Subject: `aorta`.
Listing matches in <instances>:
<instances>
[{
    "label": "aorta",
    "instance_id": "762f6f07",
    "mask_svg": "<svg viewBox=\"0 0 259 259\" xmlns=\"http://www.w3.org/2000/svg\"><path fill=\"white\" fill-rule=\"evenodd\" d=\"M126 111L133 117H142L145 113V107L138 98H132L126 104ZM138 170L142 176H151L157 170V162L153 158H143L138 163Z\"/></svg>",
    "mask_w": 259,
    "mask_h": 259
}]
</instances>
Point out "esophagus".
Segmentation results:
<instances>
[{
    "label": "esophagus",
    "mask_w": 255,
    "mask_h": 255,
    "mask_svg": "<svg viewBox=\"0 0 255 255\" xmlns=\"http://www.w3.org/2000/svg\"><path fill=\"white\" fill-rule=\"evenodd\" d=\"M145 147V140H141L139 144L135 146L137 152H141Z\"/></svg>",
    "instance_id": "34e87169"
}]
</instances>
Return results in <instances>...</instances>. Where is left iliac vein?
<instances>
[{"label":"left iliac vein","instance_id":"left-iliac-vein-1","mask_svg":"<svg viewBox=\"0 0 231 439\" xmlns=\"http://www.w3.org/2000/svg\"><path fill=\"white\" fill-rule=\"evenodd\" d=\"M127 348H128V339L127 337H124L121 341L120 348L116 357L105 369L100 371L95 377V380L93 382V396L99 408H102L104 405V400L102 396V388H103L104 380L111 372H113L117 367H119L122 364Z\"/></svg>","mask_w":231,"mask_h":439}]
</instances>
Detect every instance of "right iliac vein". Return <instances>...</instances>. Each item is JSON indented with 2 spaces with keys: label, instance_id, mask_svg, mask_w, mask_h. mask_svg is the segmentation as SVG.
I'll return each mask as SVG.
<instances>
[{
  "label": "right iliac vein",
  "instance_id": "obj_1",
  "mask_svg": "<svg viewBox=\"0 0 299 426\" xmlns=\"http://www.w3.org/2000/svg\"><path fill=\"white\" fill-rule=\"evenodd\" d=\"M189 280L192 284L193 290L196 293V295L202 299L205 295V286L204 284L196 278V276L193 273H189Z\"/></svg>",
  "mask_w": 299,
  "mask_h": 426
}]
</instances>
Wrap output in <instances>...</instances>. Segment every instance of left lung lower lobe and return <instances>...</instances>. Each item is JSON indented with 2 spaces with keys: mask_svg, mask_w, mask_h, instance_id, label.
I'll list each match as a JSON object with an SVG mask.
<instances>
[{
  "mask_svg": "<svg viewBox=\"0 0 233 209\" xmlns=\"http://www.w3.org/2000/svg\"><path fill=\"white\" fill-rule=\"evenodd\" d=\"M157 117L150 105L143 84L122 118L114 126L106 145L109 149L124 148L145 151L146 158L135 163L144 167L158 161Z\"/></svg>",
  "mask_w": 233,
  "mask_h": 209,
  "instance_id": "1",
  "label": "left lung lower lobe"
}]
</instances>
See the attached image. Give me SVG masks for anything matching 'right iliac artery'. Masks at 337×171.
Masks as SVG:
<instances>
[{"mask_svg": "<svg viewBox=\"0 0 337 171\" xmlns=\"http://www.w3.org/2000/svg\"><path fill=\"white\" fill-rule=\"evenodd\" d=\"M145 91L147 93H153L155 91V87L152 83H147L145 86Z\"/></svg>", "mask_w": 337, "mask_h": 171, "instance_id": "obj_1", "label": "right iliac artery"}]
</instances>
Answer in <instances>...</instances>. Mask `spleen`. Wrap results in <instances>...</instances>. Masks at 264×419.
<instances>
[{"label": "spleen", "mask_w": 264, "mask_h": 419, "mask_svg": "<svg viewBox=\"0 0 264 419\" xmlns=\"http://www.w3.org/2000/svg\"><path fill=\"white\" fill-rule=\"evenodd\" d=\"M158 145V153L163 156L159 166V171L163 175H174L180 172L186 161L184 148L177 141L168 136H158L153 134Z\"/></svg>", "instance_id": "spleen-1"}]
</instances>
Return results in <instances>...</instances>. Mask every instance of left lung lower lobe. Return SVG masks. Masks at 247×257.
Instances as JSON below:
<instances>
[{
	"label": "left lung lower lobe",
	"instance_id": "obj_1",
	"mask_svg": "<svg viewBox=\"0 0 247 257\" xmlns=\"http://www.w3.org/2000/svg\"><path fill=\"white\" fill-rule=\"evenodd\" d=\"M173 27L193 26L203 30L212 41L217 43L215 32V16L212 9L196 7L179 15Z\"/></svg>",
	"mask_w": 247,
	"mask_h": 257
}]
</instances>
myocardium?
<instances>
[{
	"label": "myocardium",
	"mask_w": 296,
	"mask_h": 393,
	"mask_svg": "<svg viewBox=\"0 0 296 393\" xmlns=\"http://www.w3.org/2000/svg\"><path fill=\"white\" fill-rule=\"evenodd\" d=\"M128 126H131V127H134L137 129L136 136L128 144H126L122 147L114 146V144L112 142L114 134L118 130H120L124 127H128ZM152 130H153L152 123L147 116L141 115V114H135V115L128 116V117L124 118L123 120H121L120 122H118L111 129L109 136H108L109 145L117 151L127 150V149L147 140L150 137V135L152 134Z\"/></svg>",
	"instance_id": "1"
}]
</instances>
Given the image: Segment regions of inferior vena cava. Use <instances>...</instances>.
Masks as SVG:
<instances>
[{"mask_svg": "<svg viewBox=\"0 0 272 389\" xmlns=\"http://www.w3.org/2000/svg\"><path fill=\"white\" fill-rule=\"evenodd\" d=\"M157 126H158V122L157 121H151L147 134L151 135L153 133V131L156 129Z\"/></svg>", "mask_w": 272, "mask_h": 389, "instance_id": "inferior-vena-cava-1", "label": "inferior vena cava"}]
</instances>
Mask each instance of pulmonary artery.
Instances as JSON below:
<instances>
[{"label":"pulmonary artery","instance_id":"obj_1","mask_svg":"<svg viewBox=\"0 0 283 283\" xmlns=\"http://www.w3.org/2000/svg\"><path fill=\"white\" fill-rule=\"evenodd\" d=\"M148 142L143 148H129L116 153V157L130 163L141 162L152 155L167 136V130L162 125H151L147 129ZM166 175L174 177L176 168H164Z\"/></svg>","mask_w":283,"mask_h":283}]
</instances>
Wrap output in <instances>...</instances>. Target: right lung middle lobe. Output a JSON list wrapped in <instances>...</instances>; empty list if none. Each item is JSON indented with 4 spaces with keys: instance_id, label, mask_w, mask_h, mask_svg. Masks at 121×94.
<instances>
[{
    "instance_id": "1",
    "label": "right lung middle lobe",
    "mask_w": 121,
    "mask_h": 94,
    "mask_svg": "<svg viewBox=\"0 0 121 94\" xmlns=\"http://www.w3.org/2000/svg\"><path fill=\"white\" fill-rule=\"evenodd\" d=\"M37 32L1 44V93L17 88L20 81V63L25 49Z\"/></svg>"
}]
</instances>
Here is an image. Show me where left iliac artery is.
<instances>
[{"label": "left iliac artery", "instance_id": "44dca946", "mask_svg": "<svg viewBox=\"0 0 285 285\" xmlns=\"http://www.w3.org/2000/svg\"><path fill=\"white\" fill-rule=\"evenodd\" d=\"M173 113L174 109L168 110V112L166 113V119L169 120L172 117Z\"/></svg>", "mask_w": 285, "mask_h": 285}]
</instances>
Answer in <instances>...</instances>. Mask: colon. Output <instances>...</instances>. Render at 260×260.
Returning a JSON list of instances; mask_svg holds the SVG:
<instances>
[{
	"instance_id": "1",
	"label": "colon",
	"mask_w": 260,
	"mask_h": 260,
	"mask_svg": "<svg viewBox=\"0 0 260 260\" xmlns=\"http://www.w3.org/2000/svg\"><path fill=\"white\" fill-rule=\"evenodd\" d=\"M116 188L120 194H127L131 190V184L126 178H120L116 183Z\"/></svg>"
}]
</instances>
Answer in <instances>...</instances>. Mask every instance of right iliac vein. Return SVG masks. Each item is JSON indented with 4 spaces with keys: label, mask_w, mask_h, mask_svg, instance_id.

▬▬▬

> Problem requirements: Reproduce the records from the line with "Answer in <instances>...</instances>. Mask: colon." through the end of the records, changing "Render" to "Draw" and leaving everything else as it is.

> Solved exercise:
Answer in <instances>...</instances>. Mask: colon. Output <instances>...</instances>. Draw at 260×260.
Returning a JSON list of instances; mask_svg holds the SVG:
<instances>
[{
	"instance_id": "1",
	"label": "colon",
	"mask_w": 260,
	"mask_h": 260,
	"mask_svg": "<svg viewBox=\"0 0 260 260\" xmlns=\"http://www.w3.org/2000/svg\"><path fill=\"white\" fill-rule=\"evenodd\" d=\"M116 188L120 194H127L131 190V184L126 178H120L116 183Z\"/></svg>"
}]
</instances>
Answer in <instances>...</instances>. Mask every instance of right iliac vein. Return SVG masks. Each item is JSON indented with 4 spaces with keys: label, mask_w, mask_h, mask_svg, instance_id.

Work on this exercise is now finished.